EXERCISE.
Each entry below must be repeated exactly. Leave the pictures out of it.

RECORDS SUPPLIED.
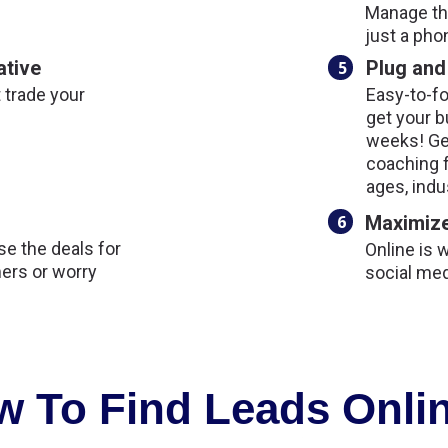
Manage the
just a pho
ative
Plug and
5
t trade your
Easy-to-fo
get your b
weeks! Ge
coaching 
ages, indu
6
Maximize
e the deals for
Online is 
ers or worry
social med
 To Find Leads Onlin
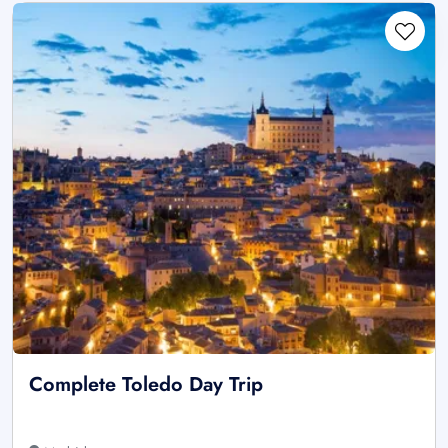
Complete Toledo Day Trip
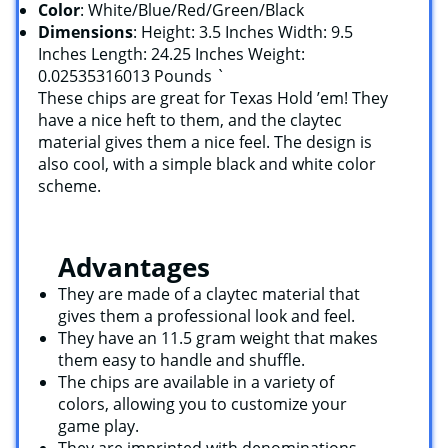
Color
: White/Blue/Red/Green/Black
Dimensions
: Height: 3.5 Inches Width: 9.5
Inches Length: 24.25 Inches Weight:
0.02535316013 Pounds `
These chips are great for Texas Hold ’em! They
have a nice heft to them, and the claytec
material gives them a nice feel. The design is
also cool, with a simple black and white color
scheme.
Advantages
They are made of a claytec material that
gives them a professional look and feel.
They have an 11.5 gram weight that makes
them easy to handle and shuffle.
The chips are available in a variety of
colors, allowing you to customize your
game play.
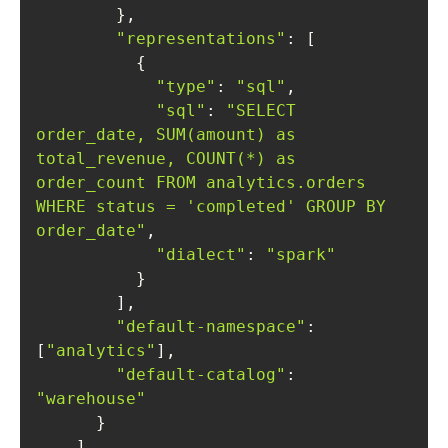
"representations"
"type"
: 
"sql"
"sql"
: 
"SELECT 
order_date, SUM(amount) as 
total_revenue, COUNT(*) as 
order_count FROM analytics.orders 
WHERE status = 'completed' GROUP BY 
order_date"
"dialect"
: 
"spark"
"default-namespace"
: 
[
"analytics"
"default-catalog"
: 
"warehouse"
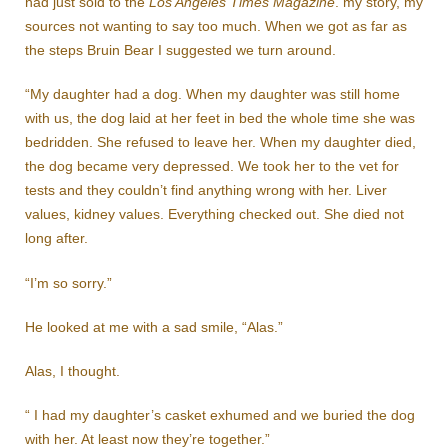
had just sold to the
Los Angeles Times Magazine
. my story, my
sources not wanting to say too much. When we got as far as
the steps Bruin Bear I suggested we turn around.
“My daughter had a dog. When my daughter was still home
with us, the dog laid at her feet in bed the whole time she was
bedridden. She refused to leave her. When my daughter died,
the dog became very depressed. We took her to the vet for
tests and they couldn’t find anything wrong with her. Liver
values, kidney values. Everything checked out. She died not
long after.
“I’m so sorry.”
He looked at me with a sad smile, “Alas.”
Alas, I thought.
“ I had my daughter’s casket exhumed and we buried the dog
with her. At least now they’re together.”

SOLUTION.
Manage the
just a pho
ative
Plug and
5
t trade your
Easy-to-fo
get your b
weeks! Ge
coaching 
ages, indu
6
Maximize
e the deals for
Online is 
ers or worry
social med
 To Find Leads Onlin
Complete Toledo Day Trip
Color
: White/Blue/Red/Green/Black
Dimensions
: Height: 3.5 Inches Width: 9.5
Inches Length: 24.25 Inches Weight:
0.02535316013 Pounds `
These chips are great for Texas Hold ’em! They
have a nice heft to them, and the claytec
material gives them a nice feel. The design is
also cool, with a simple black and white color
scheme.
Advantages
They are made of a claytec material that
gives them a professional look and feel.
They have an 11.5 gram weight that makes
them easy to handle and shuffle.
The chips are available in a variety of
colors, allowing you to customize your
game play.
"representations"
"type"
: 
"sql"
"sql"
: 
"SELECT 
order_date, SUM(amount) as 
total_revenue, COUNT(*) as 
order_count FROM analytics.orders 
WHERE status = 'completed' GROUP BY 
order_date"
"dialect"
: 
"spark"
"default-namespace"
: 
[
"analytics"
"default-catalog"
: 
"warehouse"
had just sold to the
Los Angeles Times Magazine
. my story, my
sources not wanting to say too much. When we got as far as
the steps Bruin Bear I suggested we turn around.
“My daughter had a dog. When my daughter was still home
with us, the dog laid at her feet in bed the whole time she was
bedridden. She refused to leave her. When my daughter died,
the dog became very depressed. We took her to the vet for
tests and they couldn’t find anything wrong with her. Liver
values, kidney values. Everything checked out. She died not
long after.
“I’m so sorry.”
He looked at me with a sad smile, “Alas.”
Alas, I thought.
“ I had my daughter’s casket exhumed and we buried the dog
with her. At least now they’re together.”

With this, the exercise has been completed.